The accuracy of the model’s predictions also depends on the type of disease – it is highest in those sections of ICD-10 that represent the most prevalent conditions (V-Mental disorders, XV-Pregnancy and childbirth) and for which, accordingly, there is significantly more data for training the model. Where more rare nosologies are concerned (e.g. XVII-Congenital abnormalities), predictions become more “random” because they are based on a significantly smaller data set.
It is important to understand what this number means. Accuracy can be understood in different ways, either as precision or recall. It is clear that both values are related to each other. Even without changing anything in the model, it is possible to increase precision if recall decreases. An objective but much less intuitive metric of accuracy is the so-called AUC (area under the curve). This is the area bounded by the curve, which reflects the increase in the true-positive rate as the false-positive rate increases. Ideally, when all answers are correct, the AUC will be one, and the higher it is, the greater the accuracy of the model. Since the cost of different types of errors varies, the model can be tuned to different precision and recall values. For example, if it is important to select people who are at high risk of disease and for whom some prevention is indicated, then the level of false positives for such a task is not very important.

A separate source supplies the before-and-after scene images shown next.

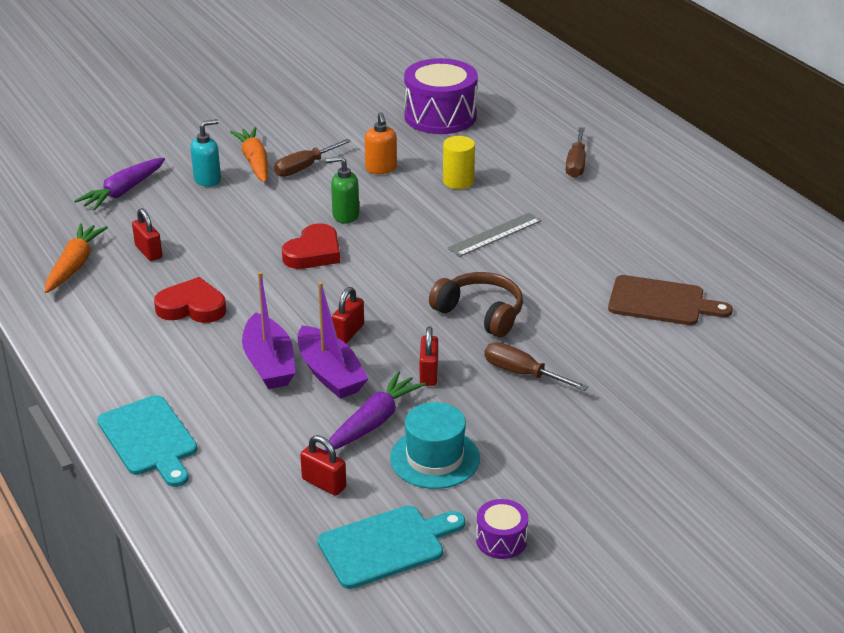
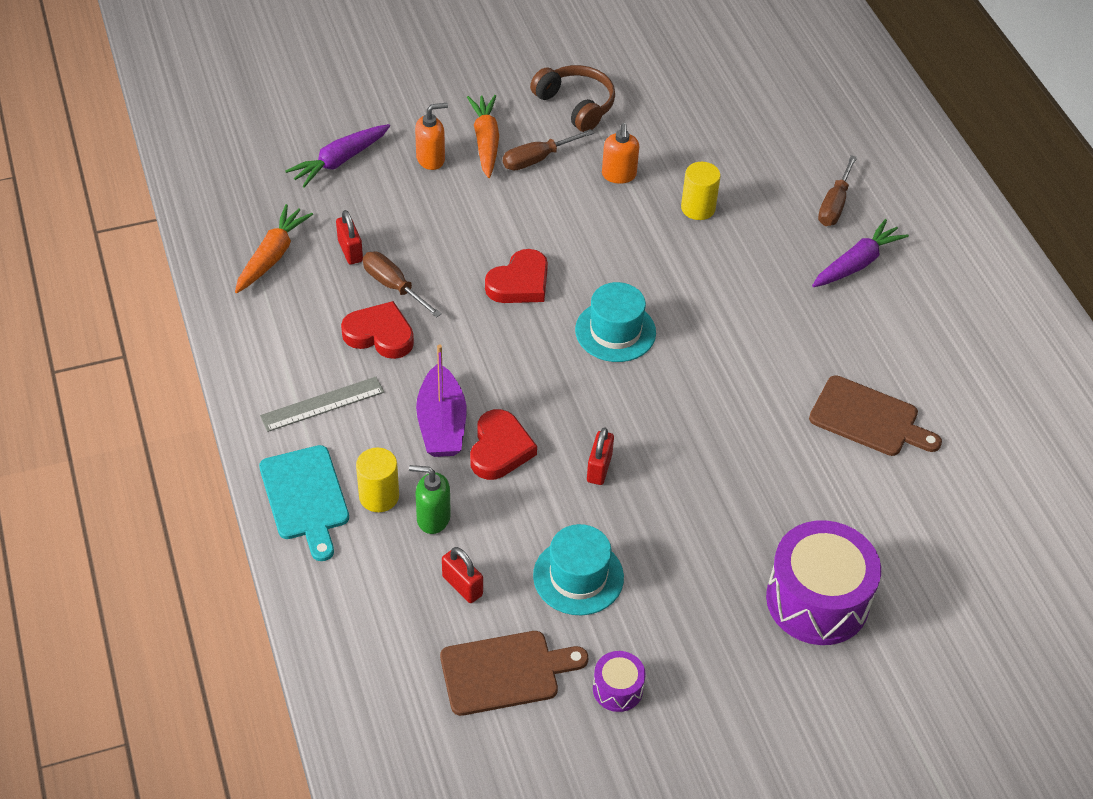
camera: 10 degrees right, 15 degrees up
(208, 179) = (431, 159): turquoise soap dispenser -> orange soap dispenser
(222, 427) = (379, 496): none -> yellow cylinder
(330, 374) = (500, 449): purple boat -> red heart
(345, 215) = (564, 236): green soap dispenser -> green soap dispenser (433, 518)
(348, 333) = (530, 398): red padlock -> none
(373, 422) = (528, 519): purple carrot -> purple carrot (856, 263)
(386, 545) = (505, 672): turquoise cutting board -> brown cutting board
(412, 274) = (615, 331): none -> turquoise hat
(440, 116) = (703, 107): purple drum -> purple drum (817, 600)
(480, 313) = (673, 398): brown headphones -> brown headphones (576, 105)
(495, 234) = (717, 292): grey ruler -> grey ruler (322, 404)
(522, 373) = (695, 486): brown screwdriver -> brown screwdriver (393, 286)

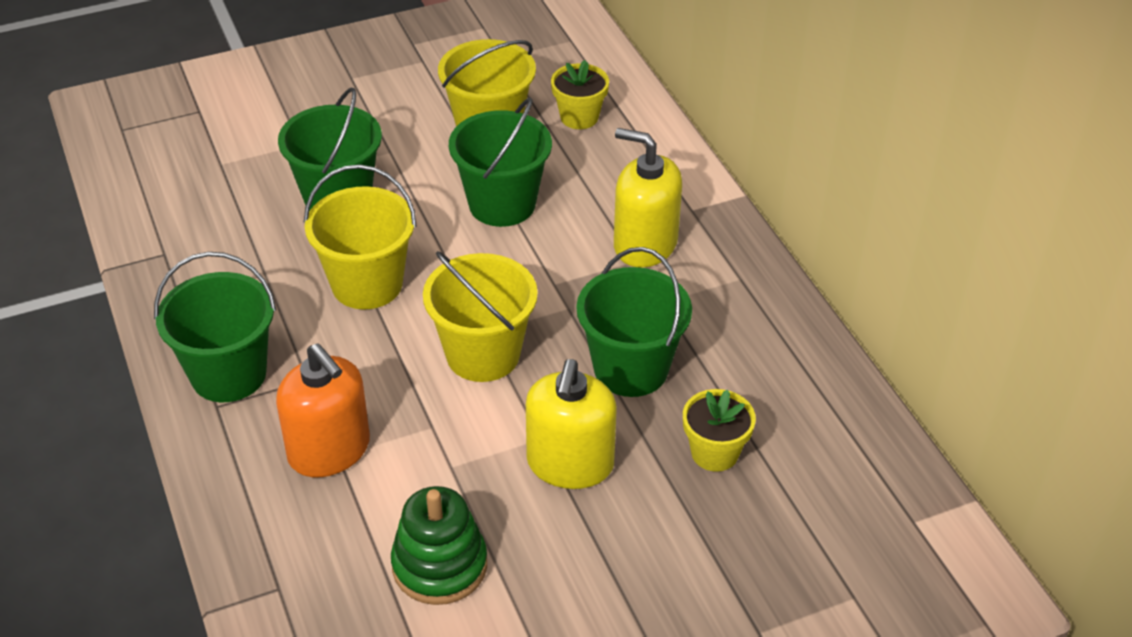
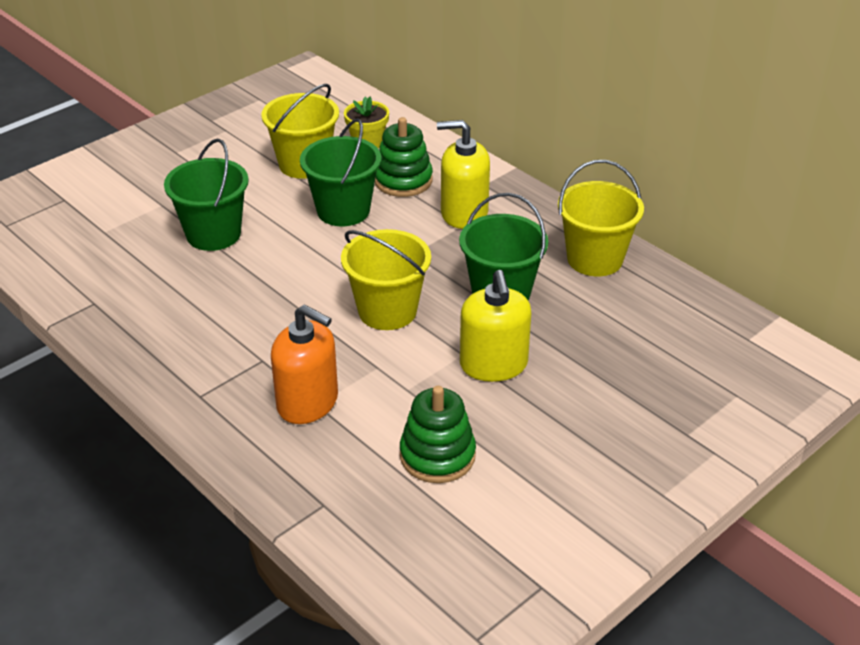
camera: 20 degrees left, 5 degrees down
(228, 374) = (197, 372): green bucket -> none
(367, 284) = (271, 286): yellow bucket -> yellow bucket (595, 259)
(595, 180) = (403, 180): none -> green stacking toy
(714, 453) = (591, 332): yellow flower pot -> none

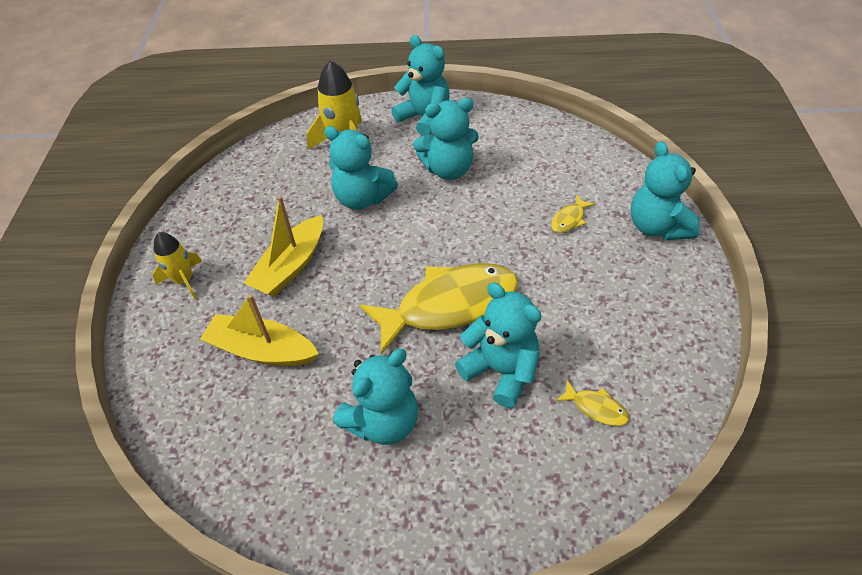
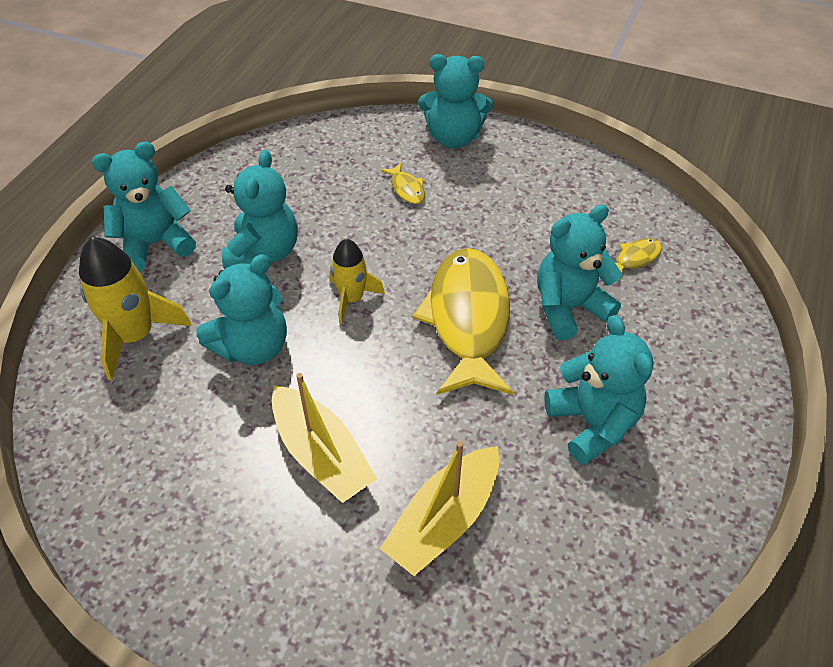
camera: 70 degrees left, 0 degrees up
(184, 280) = (269, 595): yellow rocket -> yellow rocket (352, 298)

In this case, precision can be sacrificed in the hope of obtaining greater recall.
In any case, the accuracy of Delphi-2M predictions ranges from 69% to 80%. This is much higher than a random 50% and significantly higher than epidemiological predictions based on the prevalence of diseases in a particular social group.
The very fact that a transformer model can predict incidence better than conventional epidemiologists is remarkable and unusual. The only difference between a transformer and a human epidemiologist is that it takes into account temporal interactions between diseases that are not obvious or visible to the naked eye. This is what gives Delphi-2M its increased prediction accuracy compared to classical epidemiological prevalence models, and this in itself is a separate field for analysis by researchers of specific diseases.
Nevertheless, 70–80% is still not 95% or 99%, and a fairly large proportion of the model’s predictions turn out to be incorrect. Whether this level of accuracy is sufficient to use the model’s predictions in private practice, for example in private medicine, is a big question. The transition to real-world application may prove to be very difficult here, as it carries legal risks associated with possible errors and all the intricacies of working with private medical information.
An unconditional advantage of Delphi-2M is the open nature of the model and the license, which allows for refinement and the creation of derivative works. It can be expected that sooner or later, this approach to processing medical information will be used in one form or another – perhaps not in the form of direct-to-consumer applications that predict disease risk, but at least in public health tasks where planning and predicting future morbidity is important.